What you should do
Return each line of the data below that contains the string "Sheetfile".

Records excerpted from a collection
Start of Block
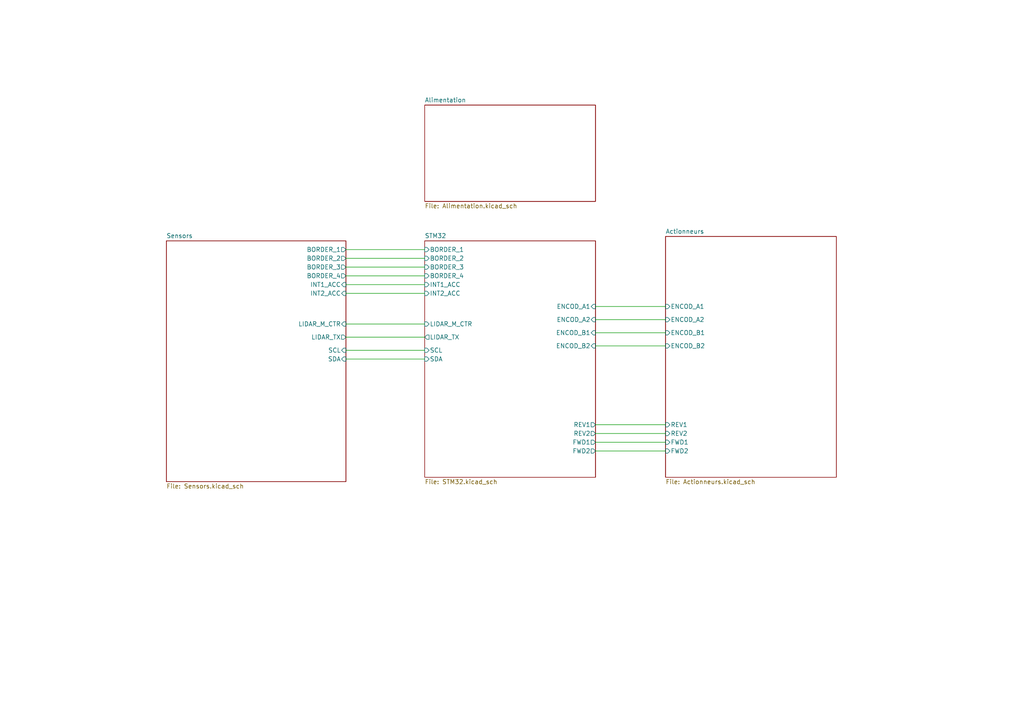
<source format=kicad_sch>
(kicad_sch
	(version 20250114)
	(generator "eeschema")
	(generator_version "9.0")
	(uuid "b2330267-3262-4d12-877e-36612b3f2d84")
	(paper "A4")
	(lib_symbols)
	(wire
		(pts
			(xy 123.19 82.55) (xy 100.33 82.55)
		)
		(stroke
			(width 0)
			(type default)
		)
		(uuid "056e69af-44c9-4531-8d14-188959282a97")
	)
	(wire
		(pts
			(xy 100.33 104.14) (xy 123.19 104.14)
		)
		(stroke
			(width 0)
			(type default)
		)
		(uuid "0acf5d15-b67a-43da-a792-a3c774e586c6")
	)
	(wire
		(pts
			(xy 100.33 97.79) (xy 123.19 97.79)
		)
		(stroke
			(width 0)
			(type default)
		)
		(uuid "0c2dc22c-ac2e-45fe-8a42-497bd09ab456")
	)
	(wire
		(pts
			(xy 172.72 123.19) (xy 193.04 123.19)
		)
		(stroke
			(width 0)
			(type default)
		)
		(uuid "19006918-b701-41b9-b5c2-ab53d733bd13")
	)
	(wire
		(pts
			(xy 172.72 130.81) (xy 193.04 130.81)
		)
		(stroke
			(width 0)
			(type default)
		)
		(uuid "1f64df0c-1a7a-4188-b1fd-b06a70f2c061")
	)
	(wire
		(pts
			(xy 172.72 125.73) (xy 193.04 125.73)
		)
		(stroke
			(width 0)
			(type default)
		)
		(uuid "303e4a37-a0ac-4d78-a379-e8bac0716dc5")
	)
	(wire
		(pts
			(xy 100.33 80.01) (xy 123.19 80.01)
		)
		(stroke
			(width 0)
			(type default)
		)
		(uuid "3200c77f-2dbd-40ec-bbf2-b70b38e60f46")
	)
	(wire
		(pts
			(xy 100.33 72.39) (xy 123.19 72.39)
		)
		(stroke
			(width 0)
			(type default)
		)
		(uuid "333bec58-d803-479c-a207-5706ba448f5e")
	)
	(wire
		(pts
			(xy 172.72 96.52) (xy 193.04 96.52)
		)
		(stroke
			(width 0)
			(type default)
		)
		(uuid "556ad1d5-5965-404c-bb88-01d722f50321")
	)
	(wire
		(pts
			(xy 172.72 128.27) (xy 193.04 128.27)
		)
		(stroke
			(width 0)
			(type default)
		)
		(uuid "5a3d20b9-be16-4e85-b641-bc68c556d136")
	)
	(wire
		(pts
			(xy 172.72 92.71) (xy 193.04 92.71)
		)
		(stroke
			(width 0)
			(type default)
		)
		(uuid "63af1591-3151-4021-ab05-d3c1eca2ed55")
	)
	(wire
		(pts
			(xy 172.72 88.9) (xy 193.04 88.9)
		)
		(stroke
			(width 0)
			(type default)
		)
		(uuid "6ae37d4c-7f3f-4aeb-aef6-030e9c07bb8e")
	)
	(wire
		(pts
			(xy 100.33 85.09) (xy 123.19 85.09)
		)
		(stroke
			(width 0)
			(type default)
		)
		(uuid "7469c825-26c9-4ff2-912c-360eb272da17")
	)
	(wire
		(pts
			(xy 172.72 100.33) (xy 193.04 100.33)
		)
		(stroke
			(width 0)
			(type default)
		)
		(uuid "76454f6e-359b-4755-ad62-5f5e821856ed")
	)
	(wire
		(pts
			(xy 100.33 93.98) (xy 123.19 93.98)
		)
		(stroke
			(width 0)
			(type default)
		)
		(uuid "9782853f-ad9d-43dc-b493-8da20cadfcf0")
	)
	(wire
		(pts
			(xy 100.33 77.47) (xy 123.19 77.47)
		)
		(stroke
			(width 0)
			(type default)
		)
		(uuid "997eef8a-c9f3-4c6c-ac33-dbbc7253f292")
	)
	(wire
		(pts
			(xy 100.33 101.6) (xy 123.19 101.6)
		)
		(stroke
			(width 0)
			(type default)
		)
		(uuid "cb871495-51d8-4e9a-8f61-99944185836e")
	)
	(wire
		(pts
			(xy 100.33 74.93) (xy 123.19 74.93)
		)
		(stroke
			(width 0)
			(type default)
		)
		(uuid "d542428b-1372-4754-8f57-4dbd10793e3d")
	)
	(sheet
		(at 123.19 30.48)
		(size 49.53 27.94)
		(exclude_from_sim no)
		(in_bom yes)
		(on_board yes)
		(dnp no)
		(fields_autoplaced yes)
		(stroke
			(width 0.1524)
			(type solid)
		)
		(fill
			(color 0 0 0 0.0000)
		)
		(uuid "027c0f16-9d10-4b80-857c-f21dafef43b8")
		(property "Sheetname" "Alimentation"
			(at 123.19 29.7684 0)
			(effects
				(font
					(size 1.27 1.27)
				)
				(justify left bottom)
			)
		)
		(property "Sheetfile" "Alimentation.kicad_sch"
			(at 123.19 59.0046 0)
			(effects
				(font
					(size 1.27 1.27)
				)
				(justify left top)
			)
		)
		(instances
			(project "projet"
				(path "/b2330267-3262-4d12-877e-36612b3f2d84"
					(page "4")
				)
			)
		)
	)
	(sheet
		(at 193.04 68.58)
		(size 49.53 69.85)
		(exclude_from_sim no)
		(in_bom yes)
		(on_board yes)
		(dnp no)
		(fields_autoplaced yes)
		(stroke
			(width 0.1524)
			(type solid)
		)
		(fill
			(color 0 0 0 0.0000)
		)
		(uuid "8f598f5d-aea8-4253-b953-247e767269d2")
		(property "Sheetname" "Actionneurs"
			(at 193.04 67.8684 0)
			(effects
				(font
					(size 1.27 1.27)
				)
				(justify left bottom)
			)
		)
		(property "Sheetfile" "Actionneurs.kicad_sch"
			(at 193.04 139.0146 0)
			(effects
				(font
					(size 1.27 1.27)
				)
				(justify left top)
			)
		)
		(pin "FWD1" input
			(at 193.04 128.27 180)
			(uuid "d95b8605-d60f-445e-a29f-0dc2a0bf0805")
			(effects
				(font
					(size 1.27 1.27)
				)
				(justify left)
			)
		)
		(pin "FWD2" input
			(at 193.04 130.81 180)
			(uuid "6ee0616a-f3e9-4a34-99a6-4e5580d37718")
			(effects
				(font
					(size 1.27 1.27)
				)
				(justify left)
			)
		)
		(pin "REV1" input
			(at 193.04 123.19 180)
			(uuid "69cad9d4-6ad5-475b-9957-d92b8e815fee")
			(effects
				(font
					(size 1.27 1.27)
				)
				(justify left)
			)
		)
		(pin "REV2" input
			(at 193.04 125.73 180)
			(uuid "169d25e9-f2ef-4bbb-9d56-d6fcc580ad09")
			(effects
				(font
					(size 1.27 1.27)
				)
				(justify left)
			)
		)
		(pin "ENCOD_A1" input
			(at 193.04 88.9 180)
			(uuid "8d58f55d-0511-4daf-ad25-24b91b89d74d")
			(effects
				(font
					(size 1.27 1.27)
				)
				(justify left)
			)
		)
		(pin "ENCOD_A2" input
			(at 193.04 92.71 180)
			(uuid "ac592ece-6fed-4861-af76-b4f732b3bc35")
			(effects
				(font
					(size 1.27 1.27)
				)
				(justify left)
			)
		)
		(pin "ENCOD_B1" input
			(at 193.04 96.52 180)
			(uuid "a55f82a4-083a-4e29-85e8-3d438ab17521")
			(effects
				(font
					(size 1.27 1.27)
				)
				(justify left)
			)
		)
		(pin "ENCOD_B2" input
			(at 193.04 100.33 180)
			(uuid "60c0e678-1a1d-4ff3-9f74-d3a2d9c5144c")
			(effects
				(font
					(size 1.27 1.27)
				)
				(justify left)
			)
		)
		(instances
			(project "projet"
				(path "/b2330267-3262-4d12-877e-36612b3f2d84"
					(page "3")
				)
			)
		)
	)
	(sheet
		(at 123.19 69.85)
		(size 49.53 68.58)
		(exclude_from_sim no)
		(in_bom yes)
		(on_board yes)
		(dnp no)
		(fields_autoplaced yes)
		(stroke
			(width 0.1524)
			(type solid)
		)
		(fill
			(color 0 0 0 0.0000)
		)
		(uuid "a15e5273-5fb8-496b-bb73-61bf40500213")
		(property "Sheetname" "STM32"
			(at 123.19 69.1384 0)
			(effects
				(font
					(size 1.27 1.27)
				)
				(justify left bottom)
			)
		)
		(property "Sheetfile" "STM32.kicad_sch"
			(at 123.19 139.0146 0)
			(effects
				(font
					(size 1.27 1.27)
				)
				(justify left top)
			)
		)
		(pin "FWD2" output
			(at 172.72 130.81 0)
			(uuid "22585b06-d6fb-4934-9939-02cd7a52494d")
			(effects
				(font
					(size 1.27 1.27)
				)
				(justify right)
			)
		)
		(pin "FWD1" output
			(at 172.72 128.27 0)
			(uuid "4c05b294-3418-449a-8631-931488ca78e7")
			(effects
				(font
					(size 1.27 1.27)
				)
				(justify right)
			)
		)
		(pin "INT1_ACC" input
			(at 123.19 82.55 180)
			(uuid "a2ae9058-d8ed-4107-855a-aff920ef9387")
			(effects
				(font
					(size 1.27 1.27)
				)
				(justify left)
			)
		)
		(pin "INT2_ACC" input
			(at 123.19 85.09 180)
			(uuid "7a6dce6c-5395-4206-84c4-d297ad1c1d61")
			(effects
				(font
					(size 1.27 1.27)
				)
				(justify left)
			)
		)
		(pin "LIDAR_TX" output
			(at 123.19 97.79 180)
			(uuid "7f83accd-cec2-4777-945d-cebde2532348")
			(effects
				(font
					(size 1.27 1.27)
				)
				(justify left)
			)
		)
		(pin "REV1" output
			(at 172.72 123.19 0)
			(uuid "d9ded27f-20b5-448e-bb86-c1d729e69eb5")
			(effects
				(font
					(size 1.27 1.27)
				)
				(justify right)
			)
		)
		(pin "REV2" output
			(at 172.72 125.73 0)
			(uuid "c7fd1f1c-0dba-4366-8093-74baf6d355c0")
			(effects
				(font
					(size 1.27 1.27)
				)
				(justify right)
			)
		)
		(pin "SCL" input
			(at 123.19 101.6 180)
			(uuid "fbfff9d8-0a70-40ce-a3f8-ccf40df2fd14")
			(effects
				(font
					(size 1.27 1.27)
				)
				(justify left)
			)
		)
		(pin "SDA" input
			(at 123.19 104.14 180)
			(uuid "b47b9123-0a4b-408b-a6f8-0b9da653ac7c")
			(effects
				(font
					(size 1.27 1.27)
				)
				(justify left)
			)
		)
		(pin "LIDAR_M_CTR" input
			(at 123.19 93.98 180)
			(uuid "d7ff45b9-0fec-4913-bd5e-fae7fbf39a71")
			(effects
				(font
					(size 1.27 1.27)
				)
				(justify left)
			)
		)
		(pin "ENCOD_A1" input
			(at 172.72 88.9 0)
			(uuid "1c28b3fe-31c1-4ee9-be4f-0d450981bbd7")
			(effects
				(font
					(size 1.27 1.27)
				)
				(justify right)
			)
		)
		(pin "ENCOD_A2" input
			(at 172.72 92.71 0)
			(uuid "bc57bd52-e1a9-499f-8008-5c8d1a492129")
			(effects
				(font
					(size 1.27 1.27)
				)
				(justify right)
			)
		)
		(pin "ENCOD_B1" input
			(at 172.72 96.52 0)
			(uuid "5da68362-10a8-4a20-b616-908d18b86a4d")
			(effects
				(font
					(size 1.27 1.27)
				)
				(justify right)
			)
		)
		(pin "ENCOD_B2" input
			(at 172.72 100.33 0)
			(uuid "21512df9-1faf-415d-89fe-5a0d2452291b")
			(effects
				(font
					(size 1.27 1.27)
				)
				(justify right)
			)
		)
		(pin "BORDER_1" input
			(at 123.19 72.39 180)
			(uuid "788a29dd-d74d-4e3a-8a0b-8a4b55c71cb1")
			(effects
				(font
					(size 1.27 1.27)
				)
				(justify left)
			)
		)
		(pin "BORDER_2" input
			(at 123.19 74.93 180)
			(uuid "63303cea-4f30-4cba-9010-efb1739e0fe4")
			(effects
				(font
					(size 1.27 1.27)
				)
				(justify left)
			)
		)
		(pin "BORDER_3" input
			(at 123.19 77.47 180)
			(uuid "6766d1b1-b6cf-4fb0-b723-9aba92b9d3fe")
			(effects
				(font
					(size 1.27 1.27)
				)
				(justify left)
			)
		)
		(pin "BORDER_4" input
			(at 123.19 80.01 180)
			(uuid "1ec8624c-fe46-4740-88df-b693025c8076")
			(effects
				(font
					(size 1.27 1.27)
				)
				(justify left)
			)
		)
		(instances
			(project "projet"
				(path "/b2330267-3262-4d12-877e-36612b3f2d84"
					(page "2")
				)
			)
		)
	)
	(sheet
		(at 48.26 69.85)
		(size 52.07 69.85)
		(exclude_from_sim no)
		(in_bom yes)
		(on_board yes)
		(dnp no)
		(fields_autoplaced yes)
		(stroke
			(width 0.1524)
			(type solid)
		)
		(fill
			(color 0 0 0 0.0000)
		)
		(uuid "fb3a1801-63de-4558-9fb3-e6b98a5f4817")
		(property "Sheetname" "Sensors"
			(at 48.26 69.1384 0)
			(effects
				(font
					(size 1.27 1.27)
				)
				(justify left bottom)
			)
		)
		(property "Sheetfile" "Sensors.kicad_sch"
			(at 48.26 140.2846 0)
			(effects
				(font
					(size 1.27 1.27)
				)
				(justify left top)
			)
		)
		(pin "BORDER_1" output
			(at 100.33 72.39 0)
			(uuid "06e77faa-cbd5-496a-aaf8-08343e610aa2")
			(effects
				(font
					(size 1.27 1.27)
				)
				(justify right)
			)
		)
		(pin "BORDER_2" output
			(at 100.33 74.93 0)
			(uuid "9678b86e-a876-4f30-bda9-9195e204fbe6")
			(effects
				(font
					(size 1.27 1.27)
				)
				(justify right)
			)
		)
		(pin "INT1_ACC" input
			(at 100.33 82.55 0)
			(uuid "4583b5fc-80fd-48bc-844a-e82f0f23aad7")
			(effects
				(font
					(size 1.27 1.27)
				)
				(justify right)
			)
		)
		(pin "INT2_ACC" input
			(at 100.33 85.09 0)
			(uuid "b33da4b6-919e-463d-91d0-2abb5dd917f4")
			(effects
				(font
					(size 1.27 1.27)
				)
				(justify right)
			)
		)
		(pin "LIDAR_TX" output
			(at 100.33 97.79 0)
			(uuid "203833c1-5eed-420a-b36d-41d8fa914256")
			(effects
				(font
					(size 1.27 1.27)
				)
				(justify right)
			)
		)
		(pin "SCL" input
			(at 100.33 101.6 0)
			(uuid "63f2c71a-4688-4834-82e7-753403a413b9")
			(effects
				(font
					(size 1.27 1.27)
				)
				(justify right)
			)
		)
		(pin "SDA" input
			(at 100.33 104.14 0)
			(uuid "71d3065d-4bb1-4257-8c51-73b0c1be7c88")
			(effects
				(font
					(size 1.27 1.27)
				)
				(justify right)
			)
		)
		(pin "LIDAR_M_CTR" input
			(at 100.33 93.98 0)
			(uuid "ce236d2f-5f4c-426c-b4c0-085750576fc8")
			(effects
				(font
					(size 1.27 1.27)
				)
				(justify right)
			)
		)
		(pin "BORDER_3" output
			(at 100.33 77.47 0)
			(uuid "5b23c528-db8d-467b-b105-269ac5d84b46")
			(effects
				(font
					(size 1.27 1.27)
				)
				(justify right)
			)
		)
		(pin "BORDER_4" output
			(at 100.33 80.01 0)
			(uuid "1ef64040-04ed-43fb-a15a-5dcabc01f318")
			(effects
				(font
					(size 1.27 1.27)
				)
				(justify right)
			)
		)
		(instances
			(project "projet"
				(path "/b2330267-3262-4d12-877e-36612b3f2d84"
					(page "5")
				)
			)
		)
	)
	(sheet_instances
		(path "/"
			(page "1")
		)
	)
	(embedded_fonts no)
)

</source>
End of Block
Answer section
		(property "Sheetfile" "Alimentation.kicad_sch"
		(property "Sheetfile" "Actionneurs.kicad_sch"
		(property "Sheetfile" "STM32.kicad_sch"
		(property "Sheetfile" "Sensors.kicad_sch"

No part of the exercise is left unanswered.